C’est donc avec un regard particulier que l’on peut découvrir le fonds de cette autrice aux AML. Au départ contenu dans deux caisses, ce fonds donne à redécouvrir quelques textes qu’elle publia essentiellement entre les années 1940 et 1960. Il regorge aussi de brouillons inédits de pièces de théâtre, de nouvelles, de romans et de poèmes, notamment Un poète belge, hommage posthume à André Fontainas qui était l’un de ses amis et qui la conseillait en matière d’écriture. Un grand nombre d’articles de presse (belges, français, suisses, tchécoslovaques, américains, etc.) vient apporter des informations supplémentaires à propos de cette autrice méconnue (qui fut tout de même comparée à Dominique Rolin et Graham Greene dès la publication de La Longue Route !), de son œuvre (ses deux premiers romans furent élus « Meilleur Livre du Mois » par le Club du Livre du Mois) et de sa vie (notamment son expérience en tant que danseuse à Londres qui lui inspira La Longue Route), le tout enrichi de plusieurs interviews durant lesquelles les journalistes, comme Marie du Vivier, applaudissent son style et louent sa modestie et son humour. Une correspondance, étalée sur plusieurs décennies, continue d’enrichir les connaissances à propos de Claude Seigne, de ses fréquentations (l’écrivain français Jean-Jacques Gautier, le cinéaste belge Jean Delire, l’académicien et politicien belge Henri Janne, l’acteur belge Marcel Josz, l’éditeur Louis Gérin du Club du Livre du Mois avec lequel elle aurait notamment créé La Nouvelle Revue Belgique, etc.) ou de ses succès (comme en témoigne l’intérêt manifesté par diverses télévisions nationales européennes qui lui écrivirent pour adapter sa pièce de théâtre filmé Belle, d’ailleurs saluée par Henri Janne et Alexis Goldschmidt). Enfin, divers documents permettent d’en apprendre plus sur la personnalité étonnante de cette autrice touche-à-tout et vagabonde, dont la longue route en quête de reconnaissance, régie par des lois obscures, n’est pas encore arrivée à son terme.

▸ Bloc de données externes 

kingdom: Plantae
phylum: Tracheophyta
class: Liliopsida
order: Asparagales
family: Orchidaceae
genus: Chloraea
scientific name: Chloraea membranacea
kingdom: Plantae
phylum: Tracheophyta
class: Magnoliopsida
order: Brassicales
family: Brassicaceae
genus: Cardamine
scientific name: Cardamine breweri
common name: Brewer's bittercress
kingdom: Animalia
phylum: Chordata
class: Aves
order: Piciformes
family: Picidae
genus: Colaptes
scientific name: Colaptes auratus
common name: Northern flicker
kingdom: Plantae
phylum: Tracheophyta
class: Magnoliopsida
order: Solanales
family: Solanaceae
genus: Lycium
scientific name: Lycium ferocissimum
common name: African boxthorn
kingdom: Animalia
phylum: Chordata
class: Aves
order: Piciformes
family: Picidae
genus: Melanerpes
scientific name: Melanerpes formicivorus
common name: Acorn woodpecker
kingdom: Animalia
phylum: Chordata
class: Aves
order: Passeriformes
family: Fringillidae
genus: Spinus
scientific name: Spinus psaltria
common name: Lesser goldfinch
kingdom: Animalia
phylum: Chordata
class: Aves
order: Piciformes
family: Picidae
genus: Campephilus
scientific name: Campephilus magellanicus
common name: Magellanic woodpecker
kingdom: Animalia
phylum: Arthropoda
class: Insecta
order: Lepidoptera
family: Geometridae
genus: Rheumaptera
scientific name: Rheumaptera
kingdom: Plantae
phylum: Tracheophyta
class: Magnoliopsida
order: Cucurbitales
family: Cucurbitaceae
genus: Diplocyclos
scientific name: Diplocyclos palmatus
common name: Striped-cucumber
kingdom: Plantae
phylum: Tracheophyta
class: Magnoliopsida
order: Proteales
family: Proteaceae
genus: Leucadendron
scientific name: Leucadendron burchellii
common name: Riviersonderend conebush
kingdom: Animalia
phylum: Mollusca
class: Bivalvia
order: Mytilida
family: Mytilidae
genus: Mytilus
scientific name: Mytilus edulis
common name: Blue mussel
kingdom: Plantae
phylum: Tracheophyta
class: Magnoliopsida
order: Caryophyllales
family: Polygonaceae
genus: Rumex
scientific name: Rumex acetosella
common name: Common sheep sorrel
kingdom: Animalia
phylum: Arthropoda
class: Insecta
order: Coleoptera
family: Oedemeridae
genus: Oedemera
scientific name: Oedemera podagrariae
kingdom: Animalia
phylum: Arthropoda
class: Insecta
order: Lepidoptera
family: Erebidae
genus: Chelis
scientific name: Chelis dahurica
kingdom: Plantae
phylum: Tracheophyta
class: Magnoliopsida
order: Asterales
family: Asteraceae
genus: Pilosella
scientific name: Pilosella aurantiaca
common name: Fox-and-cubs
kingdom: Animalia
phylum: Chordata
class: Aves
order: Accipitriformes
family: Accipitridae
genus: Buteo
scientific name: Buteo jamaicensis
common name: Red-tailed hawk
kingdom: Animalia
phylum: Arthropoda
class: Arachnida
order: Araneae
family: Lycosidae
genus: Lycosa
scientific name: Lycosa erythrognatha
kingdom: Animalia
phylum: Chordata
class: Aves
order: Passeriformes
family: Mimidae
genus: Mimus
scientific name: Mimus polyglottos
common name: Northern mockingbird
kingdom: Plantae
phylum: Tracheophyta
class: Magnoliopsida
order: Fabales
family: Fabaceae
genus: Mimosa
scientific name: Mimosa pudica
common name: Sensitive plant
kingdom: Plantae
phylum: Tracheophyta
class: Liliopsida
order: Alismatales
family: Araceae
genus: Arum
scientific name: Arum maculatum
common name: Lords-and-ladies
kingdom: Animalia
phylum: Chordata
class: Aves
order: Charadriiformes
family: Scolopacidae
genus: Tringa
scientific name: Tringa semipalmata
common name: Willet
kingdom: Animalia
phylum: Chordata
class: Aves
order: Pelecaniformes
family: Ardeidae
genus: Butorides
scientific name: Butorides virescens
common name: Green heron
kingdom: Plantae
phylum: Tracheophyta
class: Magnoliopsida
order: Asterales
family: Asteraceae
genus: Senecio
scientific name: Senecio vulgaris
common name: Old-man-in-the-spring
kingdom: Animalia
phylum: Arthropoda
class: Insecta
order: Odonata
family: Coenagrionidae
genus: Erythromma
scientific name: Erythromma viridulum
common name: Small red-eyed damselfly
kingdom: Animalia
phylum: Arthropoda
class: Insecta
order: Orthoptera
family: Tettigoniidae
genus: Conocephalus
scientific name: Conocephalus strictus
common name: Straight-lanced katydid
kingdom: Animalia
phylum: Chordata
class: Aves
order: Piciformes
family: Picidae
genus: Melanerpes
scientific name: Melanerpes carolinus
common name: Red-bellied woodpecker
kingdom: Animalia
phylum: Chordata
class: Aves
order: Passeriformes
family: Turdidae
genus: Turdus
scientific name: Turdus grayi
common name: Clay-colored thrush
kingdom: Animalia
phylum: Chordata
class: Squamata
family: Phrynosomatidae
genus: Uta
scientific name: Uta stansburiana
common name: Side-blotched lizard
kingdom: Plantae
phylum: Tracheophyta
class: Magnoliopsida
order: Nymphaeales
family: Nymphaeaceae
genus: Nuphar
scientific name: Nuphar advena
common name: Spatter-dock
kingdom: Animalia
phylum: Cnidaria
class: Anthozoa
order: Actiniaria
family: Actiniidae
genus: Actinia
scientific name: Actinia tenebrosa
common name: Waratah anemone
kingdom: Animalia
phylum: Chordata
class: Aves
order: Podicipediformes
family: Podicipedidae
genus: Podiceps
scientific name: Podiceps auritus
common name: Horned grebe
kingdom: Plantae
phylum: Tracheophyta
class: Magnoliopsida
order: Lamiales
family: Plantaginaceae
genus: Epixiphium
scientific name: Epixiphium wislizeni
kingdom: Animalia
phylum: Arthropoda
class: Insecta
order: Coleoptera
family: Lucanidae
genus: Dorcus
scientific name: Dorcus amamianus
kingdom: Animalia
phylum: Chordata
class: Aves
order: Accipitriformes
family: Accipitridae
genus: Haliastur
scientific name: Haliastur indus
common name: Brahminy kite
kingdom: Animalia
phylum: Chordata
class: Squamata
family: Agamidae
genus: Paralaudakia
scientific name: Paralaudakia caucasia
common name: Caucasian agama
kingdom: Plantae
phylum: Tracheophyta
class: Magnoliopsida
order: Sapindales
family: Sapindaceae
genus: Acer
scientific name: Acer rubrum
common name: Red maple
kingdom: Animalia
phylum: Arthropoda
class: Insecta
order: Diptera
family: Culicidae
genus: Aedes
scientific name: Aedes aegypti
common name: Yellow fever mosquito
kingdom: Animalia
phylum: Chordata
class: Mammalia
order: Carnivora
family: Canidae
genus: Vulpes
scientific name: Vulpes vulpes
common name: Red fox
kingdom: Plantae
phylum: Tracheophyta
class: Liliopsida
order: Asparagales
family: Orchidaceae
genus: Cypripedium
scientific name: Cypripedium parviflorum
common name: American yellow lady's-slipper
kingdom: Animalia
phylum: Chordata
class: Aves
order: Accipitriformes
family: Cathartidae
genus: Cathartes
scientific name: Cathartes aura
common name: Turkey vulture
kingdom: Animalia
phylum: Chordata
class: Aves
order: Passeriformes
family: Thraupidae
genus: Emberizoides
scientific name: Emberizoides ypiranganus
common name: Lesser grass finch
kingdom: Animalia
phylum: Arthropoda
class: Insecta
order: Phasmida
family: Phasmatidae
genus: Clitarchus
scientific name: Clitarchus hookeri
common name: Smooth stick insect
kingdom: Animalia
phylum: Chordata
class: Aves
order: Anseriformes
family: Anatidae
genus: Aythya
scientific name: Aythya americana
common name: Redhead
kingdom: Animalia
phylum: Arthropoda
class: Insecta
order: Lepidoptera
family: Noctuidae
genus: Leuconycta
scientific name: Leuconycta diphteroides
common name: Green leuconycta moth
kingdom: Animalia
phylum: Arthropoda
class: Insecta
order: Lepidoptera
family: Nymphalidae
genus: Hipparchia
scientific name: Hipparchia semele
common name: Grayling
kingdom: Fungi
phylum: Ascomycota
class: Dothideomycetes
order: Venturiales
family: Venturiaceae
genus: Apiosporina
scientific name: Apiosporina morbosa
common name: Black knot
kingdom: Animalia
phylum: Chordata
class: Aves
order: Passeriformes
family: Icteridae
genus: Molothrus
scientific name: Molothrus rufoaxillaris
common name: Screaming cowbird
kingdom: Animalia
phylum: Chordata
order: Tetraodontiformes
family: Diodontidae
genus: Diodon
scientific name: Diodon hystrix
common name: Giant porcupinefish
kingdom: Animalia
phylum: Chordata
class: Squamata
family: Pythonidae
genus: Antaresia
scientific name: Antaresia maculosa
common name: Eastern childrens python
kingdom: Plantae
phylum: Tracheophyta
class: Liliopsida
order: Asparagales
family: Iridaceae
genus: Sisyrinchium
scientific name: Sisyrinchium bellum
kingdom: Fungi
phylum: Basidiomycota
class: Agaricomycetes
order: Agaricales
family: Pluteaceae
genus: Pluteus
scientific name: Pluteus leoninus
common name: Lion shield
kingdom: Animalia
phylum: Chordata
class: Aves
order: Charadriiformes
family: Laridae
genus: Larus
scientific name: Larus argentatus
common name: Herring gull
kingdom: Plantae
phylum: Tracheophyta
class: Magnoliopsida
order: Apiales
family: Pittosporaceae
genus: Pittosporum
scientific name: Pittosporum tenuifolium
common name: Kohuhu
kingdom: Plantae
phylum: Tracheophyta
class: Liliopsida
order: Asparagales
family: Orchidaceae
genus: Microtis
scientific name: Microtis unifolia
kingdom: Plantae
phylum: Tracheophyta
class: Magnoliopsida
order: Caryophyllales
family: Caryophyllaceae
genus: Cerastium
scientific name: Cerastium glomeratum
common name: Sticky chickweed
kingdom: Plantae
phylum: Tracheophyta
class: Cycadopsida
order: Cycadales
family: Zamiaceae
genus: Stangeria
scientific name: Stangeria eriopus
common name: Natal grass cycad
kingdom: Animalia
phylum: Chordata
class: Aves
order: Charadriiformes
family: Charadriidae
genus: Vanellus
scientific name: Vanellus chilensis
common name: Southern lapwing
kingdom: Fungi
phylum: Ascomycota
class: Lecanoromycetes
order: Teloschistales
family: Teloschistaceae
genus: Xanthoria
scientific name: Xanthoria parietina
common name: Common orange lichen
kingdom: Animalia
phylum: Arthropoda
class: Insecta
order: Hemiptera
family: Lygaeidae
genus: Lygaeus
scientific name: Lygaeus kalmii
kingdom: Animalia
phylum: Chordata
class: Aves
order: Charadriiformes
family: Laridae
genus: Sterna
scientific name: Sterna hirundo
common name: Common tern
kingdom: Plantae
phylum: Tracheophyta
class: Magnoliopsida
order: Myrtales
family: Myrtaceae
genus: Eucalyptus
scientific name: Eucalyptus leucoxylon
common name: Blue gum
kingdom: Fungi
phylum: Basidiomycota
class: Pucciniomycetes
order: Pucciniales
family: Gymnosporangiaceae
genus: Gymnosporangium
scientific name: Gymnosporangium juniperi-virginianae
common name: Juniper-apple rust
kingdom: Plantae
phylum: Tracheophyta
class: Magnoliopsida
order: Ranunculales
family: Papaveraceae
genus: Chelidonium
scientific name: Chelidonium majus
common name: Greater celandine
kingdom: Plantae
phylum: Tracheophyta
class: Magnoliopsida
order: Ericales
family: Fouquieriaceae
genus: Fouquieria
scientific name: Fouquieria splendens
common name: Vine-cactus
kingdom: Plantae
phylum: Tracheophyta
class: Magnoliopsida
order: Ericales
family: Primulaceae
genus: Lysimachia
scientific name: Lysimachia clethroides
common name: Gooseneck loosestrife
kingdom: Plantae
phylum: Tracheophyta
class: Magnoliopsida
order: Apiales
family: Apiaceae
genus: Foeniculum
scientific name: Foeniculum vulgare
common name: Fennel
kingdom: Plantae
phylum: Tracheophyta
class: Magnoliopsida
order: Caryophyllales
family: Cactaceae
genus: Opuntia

Le fonds d’archives Claude Seigne, confié aux AML par Olivier de Mot en novembre 2018, contient à peu près 300 documents et apporte déjà une quantité non négligeable d’informations essentielles à propos de cette autrice pleine de sensibilité, d’humilité et de bienveillance qui, au regard de ce fonds, semble avoir été une artiste polyvalente et prolifique, ne tenant pas en place, obligée d’occuper son temps à voyager, écrire ou danser. À l’instar de son héroïne Jimmy Fane dans La Longue Route, l’autrice a dû parcourir de nombreuses étapes dans le temps et l’espace pour obtenir la reconnaissance de son art, espérons qu’à l’arrivée, une lumière rendra visible cette œuvre originale d’une écrivaine qui ne l’est pas moins. La mise à disposition de ce fonds d’archives en est déjà une étincelle.